More annoying is the very loose aperture ring, turning with only a slight detent on every 1/3 stop. Not so bad if you set the aperture manually, but if you set it to A, that slight touch takes it to f22, which is a disaster. Of course a 14mm lens should not have an f22 setting in any case – far too much diffraction – and it would be better limited to f16.
The 18-55mm has no real problems that I’ve noticed. As with most zooms these days the performance is more or less on a par with fixed focal lengths. I sometimes turned off the optical image stabilisation by accident when changing lenses, but most of the time it makes little difference in any case.
The X-T1 viewfinder is amazingly good and I only notice it is electronic when there is a slight delay moving to an area with very different light intensity. I’ve fitted the accessory larger eye-cup, which perhaps makes it a little better when wearing spectacles, as I now need to.

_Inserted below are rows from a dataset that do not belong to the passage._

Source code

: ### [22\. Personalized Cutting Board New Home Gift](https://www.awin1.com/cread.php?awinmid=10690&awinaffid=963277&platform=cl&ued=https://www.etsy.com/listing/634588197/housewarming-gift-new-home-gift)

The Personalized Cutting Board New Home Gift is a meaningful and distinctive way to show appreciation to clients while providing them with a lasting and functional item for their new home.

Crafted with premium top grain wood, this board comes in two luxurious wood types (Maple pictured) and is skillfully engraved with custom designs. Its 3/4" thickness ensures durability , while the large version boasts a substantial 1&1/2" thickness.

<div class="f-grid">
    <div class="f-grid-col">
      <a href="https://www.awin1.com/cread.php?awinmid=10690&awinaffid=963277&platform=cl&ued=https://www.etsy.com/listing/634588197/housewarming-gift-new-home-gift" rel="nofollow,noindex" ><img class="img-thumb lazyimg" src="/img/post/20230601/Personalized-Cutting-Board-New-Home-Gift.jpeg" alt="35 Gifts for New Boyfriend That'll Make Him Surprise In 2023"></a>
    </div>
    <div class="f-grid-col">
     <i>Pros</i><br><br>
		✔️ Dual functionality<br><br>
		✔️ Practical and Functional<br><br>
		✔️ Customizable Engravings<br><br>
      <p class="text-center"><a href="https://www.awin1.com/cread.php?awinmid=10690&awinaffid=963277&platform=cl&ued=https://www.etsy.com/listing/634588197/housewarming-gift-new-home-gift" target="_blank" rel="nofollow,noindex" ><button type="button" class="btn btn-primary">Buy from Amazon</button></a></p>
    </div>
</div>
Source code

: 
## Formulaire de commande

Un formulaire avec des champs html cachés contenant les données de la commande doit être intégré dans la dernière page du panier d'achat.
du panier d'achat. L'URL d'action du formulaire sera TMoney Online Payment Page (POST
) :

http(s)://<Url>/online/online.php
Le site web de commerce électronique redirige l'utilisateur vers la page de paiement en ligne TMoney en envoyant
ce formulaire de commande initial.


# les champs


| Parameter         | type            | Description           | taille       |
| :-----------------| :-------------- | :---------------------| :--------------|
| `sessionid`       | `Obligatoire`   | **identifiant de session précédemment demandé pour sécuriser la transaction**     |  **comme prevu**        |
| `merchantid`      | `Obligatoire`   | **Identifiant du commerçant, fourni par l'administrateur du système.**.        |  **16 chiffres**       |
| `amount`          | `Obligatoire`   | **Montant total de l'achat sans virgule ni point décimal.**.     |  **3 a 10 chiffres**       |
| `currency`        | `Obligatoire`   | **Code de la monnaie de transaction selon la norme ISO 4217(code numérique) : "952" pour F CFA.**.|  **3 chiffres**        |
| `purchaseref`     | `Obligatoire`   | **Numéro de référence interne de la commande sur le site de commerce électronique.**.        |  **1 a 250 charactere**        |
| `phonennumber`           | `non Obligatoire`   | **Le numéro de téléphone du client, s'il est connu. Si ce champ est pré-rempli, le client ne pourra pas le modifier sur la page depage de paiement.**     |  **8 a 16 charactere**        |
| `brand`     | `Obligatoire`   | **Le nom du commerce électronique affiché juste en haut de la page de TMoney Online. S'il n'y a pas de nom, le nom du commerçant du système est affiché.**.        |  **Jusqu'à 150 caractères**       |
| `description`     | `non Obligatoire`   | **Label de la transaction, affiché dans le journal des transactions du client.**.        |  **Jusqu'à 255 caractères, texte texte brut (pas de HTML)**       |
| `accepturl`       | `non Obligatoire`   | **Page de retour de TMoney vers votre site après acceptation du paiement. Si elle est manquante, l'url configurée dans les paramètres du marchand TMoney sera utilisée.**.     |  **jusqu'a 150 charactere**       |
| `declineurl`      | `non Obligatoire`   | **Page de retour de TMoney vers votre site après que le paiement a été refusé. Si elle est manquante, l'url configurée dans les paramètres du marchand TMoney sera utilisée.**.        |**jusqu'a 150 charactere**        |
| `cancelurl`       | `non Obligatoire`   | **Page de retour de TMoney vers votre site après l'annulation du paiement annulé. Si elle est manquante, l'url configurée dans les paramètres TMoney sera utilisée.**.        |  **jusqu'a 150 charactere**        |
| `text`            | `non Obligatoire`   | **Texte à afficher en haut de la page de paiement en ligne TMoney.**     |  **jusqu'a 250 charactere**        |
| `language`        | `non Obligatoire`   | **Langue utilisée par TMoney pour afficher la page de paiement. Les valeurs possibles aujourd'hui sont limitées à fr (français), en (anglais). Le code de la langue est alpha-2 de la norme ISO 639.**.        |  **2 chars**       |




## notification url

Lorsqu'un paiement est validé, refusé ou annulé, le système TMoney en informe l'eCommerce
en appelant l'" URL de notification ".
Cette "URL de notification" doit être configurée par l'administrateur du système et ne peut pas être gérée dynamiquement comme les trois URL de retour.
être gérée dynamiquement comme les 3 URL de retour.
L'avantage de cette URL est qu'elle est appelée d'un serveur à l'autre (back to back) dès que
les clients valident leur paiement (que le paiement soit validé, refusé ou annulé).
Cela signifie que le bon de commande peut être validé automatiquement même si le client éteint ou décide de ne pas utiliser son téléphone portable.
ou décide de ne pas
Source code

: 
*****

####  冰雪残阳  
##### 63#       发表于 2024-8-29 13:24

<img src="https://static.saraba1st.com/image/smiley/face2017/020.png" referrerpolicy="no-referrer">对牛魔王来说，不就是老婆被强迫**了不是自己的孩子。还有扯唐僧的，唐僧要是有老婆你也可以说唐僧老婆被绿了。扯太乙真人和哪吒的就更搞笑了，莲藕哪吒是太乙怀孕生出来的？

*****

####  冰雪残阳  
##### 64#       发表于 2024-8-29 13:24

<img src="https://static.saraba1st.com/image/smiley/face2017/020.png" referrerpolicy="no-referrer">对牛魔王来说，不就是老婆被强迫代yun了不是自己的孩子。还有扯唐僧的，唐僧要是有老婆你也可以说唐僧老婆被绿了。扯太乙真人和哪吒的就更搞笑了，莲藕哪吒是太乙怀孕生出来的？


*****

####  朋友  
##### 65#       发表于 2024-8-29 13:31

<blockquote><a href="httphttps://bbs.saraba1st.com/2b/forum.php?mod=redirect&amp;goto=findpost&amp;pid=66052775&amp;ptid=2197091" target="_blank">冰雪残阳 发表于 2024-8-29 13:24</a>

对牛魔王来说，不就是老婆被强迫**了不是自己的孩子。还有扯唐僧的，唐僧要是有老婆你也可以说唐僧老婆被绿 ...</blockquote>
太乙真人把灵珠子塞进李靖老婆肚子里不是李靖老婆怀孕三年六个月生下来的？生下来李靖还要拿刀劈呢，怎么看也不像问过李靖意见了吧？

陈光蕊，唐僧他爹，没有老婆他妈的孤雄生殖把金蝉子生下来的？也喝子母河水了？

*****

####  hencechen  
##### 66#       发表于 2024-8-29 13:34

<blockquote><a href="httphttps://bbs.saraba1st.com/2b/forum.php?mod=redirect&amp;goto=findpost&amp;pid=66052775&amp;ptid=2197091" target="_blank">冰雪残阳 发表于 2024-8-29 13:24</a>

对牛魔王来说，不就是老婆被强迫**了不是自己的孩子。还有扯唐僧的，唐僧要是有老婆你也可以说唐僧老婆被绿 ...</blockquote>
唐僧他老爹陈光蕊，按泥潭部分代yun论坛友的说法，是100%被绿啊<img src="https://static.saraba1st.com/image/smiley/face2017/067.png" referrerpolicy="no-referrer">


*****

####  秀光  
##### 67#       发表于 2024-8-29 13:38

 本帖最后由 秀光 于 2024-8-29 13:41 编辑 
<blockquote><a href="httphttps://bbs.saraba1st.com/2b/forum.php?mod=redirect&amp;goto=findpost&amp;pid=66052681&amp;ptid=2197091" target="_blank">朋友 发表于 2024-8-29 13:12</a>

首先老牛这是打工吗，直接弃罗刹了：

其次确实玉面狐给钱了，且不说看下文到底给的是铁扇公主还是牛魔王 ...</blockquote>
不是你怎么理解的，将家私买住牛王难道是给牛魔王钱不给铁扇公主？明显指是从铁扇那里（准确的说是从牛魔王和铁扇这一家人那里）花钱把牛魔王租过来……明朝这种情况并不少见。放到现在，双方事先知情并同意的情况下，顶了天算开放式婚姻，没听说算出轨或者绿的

For the kind of holiday photography I was doing the only real problem with both cameras was battery life. I needed to carry at least one spare battery for each body and to charge both the spare and the one from the camera every night. On at least one fairly long day I had to change the battery in the X-T1 twice. It would doubtless have helped if I kept turning the cameras off after taking a picture, but with Nikons you don’t need to. I can only remember once this year I’ve had to change a Nikon battery I put in the camera fully charged before leaving home before I got back to put it in the charger again. And Fuji batteries seem to take longer to charge too. It’s a problem you can live with, but annoying.
I’m also having a problem with the combined dial on the left of the top-plate of the X-T1, which alters the ISO. You have to press down the centre to change the ISO, which is fine, but this dial is now very stiff, and usually turns the lower surrounding mode dial with it – the lock button unlocks the ISO but seems to lock the ISO to this. Unless I remember to check and return the mode setting I find myself taking a panorama or bracketing when I want a single shot.